How about WebClient with its async Task APIs:

        try
        {
            using(var client = new WebClient())
            {
                var task = client.DownloadStringTaskAsync(Url);                    
                if (task.Wait(300000))
                {
                    var text = new StringReader(task.Result);
                    reader = new XmlTextReader(text);
                    return true;
                }
            }
            return false;
        }
        catch (Exception ex)
        {
            return false;
        }
Bob Dust
  • 2,370
  • 1
  • 17
  • 13
0

First of all I changed GetRssElement method to this:

    XmlDocument GetRssElement (string url)
    {
        try
        {
            var httpClient = new HttpClient();
            #Region httpClientHeaders
            httpClient.DefaultRequestHeaders.AcceptLanguage.Clear ();
            httpClient.DefaultRequestHeaders.AcceptLanguage.Add (new StringWithQualityHeaderValue ("en-US"));
            httpClient.DefaultRequestHeaders.AcceptLanguage.Add (new StringWithQualityHeaderValue ("en"));
            httpClient.DefaultRequestHeaders.AcceptLanguage.Add (new StringWithQualityHeaderValue ("fa"));

            httpClient.DefaultRequestHeaders.TryAddWithoutValidation ("User-Agent", "Mozilla/5.0 (Windows NT 6.1; WOW64) AppleWebKit/537.36 (KHTML, like Gecko) Chrome/54.0.2840.71 Safari/537.36");
            httpClient.DefaultRequestHeaders.TryAddWithoutValidation ("Connection", "keep-alive");

            httpClient.Timeout = TimeSpan.FromMinutes (1000);
            var xmlDoc = new XmlDocument();
            #EndRegion
            try
            {
                var stream = httpClient.GetAsync(rssLinkRecord.Url.Replace("feed://", ""));
                xmlDoc.LoadXml (stream.Result.Content.ReadAsStringAsync ().Result);
            }
            catch (XmlException) //if xml need encoding.
            {
                var wc = new WebClient();
                var encoding = Encoding.GetEncoding("utf-8");
                var data = wc.DownloadData(rssLinkRecord.Url.Replace("feed://", ""));
                var gzip = new GZipStream(new MemoryStream(data), CompressionMode.Decompress);
                var decompressed = new MemoryStream();
                gzip.CopyTo (decompressed);
                var str = encoding.GetString(decompressed.GetBuffer(), 0, (int) decompressed.Length);
                xmlDoc = new XmlDocument ();
                xmlDoc.LoadXml (str);
            }
            return xmlDoc;
        }
        catch (TaskCanceledException ex){}
        catch (AggregateException aex){}
        catch (XmlException xexi){}
        catch (WebException wex){}
        catch (Exception ex){}
    }

I used httpClient instead of request and response and set proper header for it.
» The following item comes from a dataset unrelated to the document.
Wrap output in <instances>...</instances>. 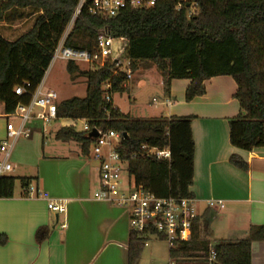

I used a big TimeOut because if a request fail before a Timeout, other connection on this group will be fail. I use a try catch block to get XmlException and use specific encoding for reading XML. Finally in this method I used different catch blocks so I can understand which kind of error happens.
Second, I used

System.Net.ServicePointManager.DefaultConnectionLimit = 999999999;

this at the first line where method is calling, to Removing limits that .Net has on connections.
Finally I changed some settings on registry as this link , to Removing limits that windows servers have on connections.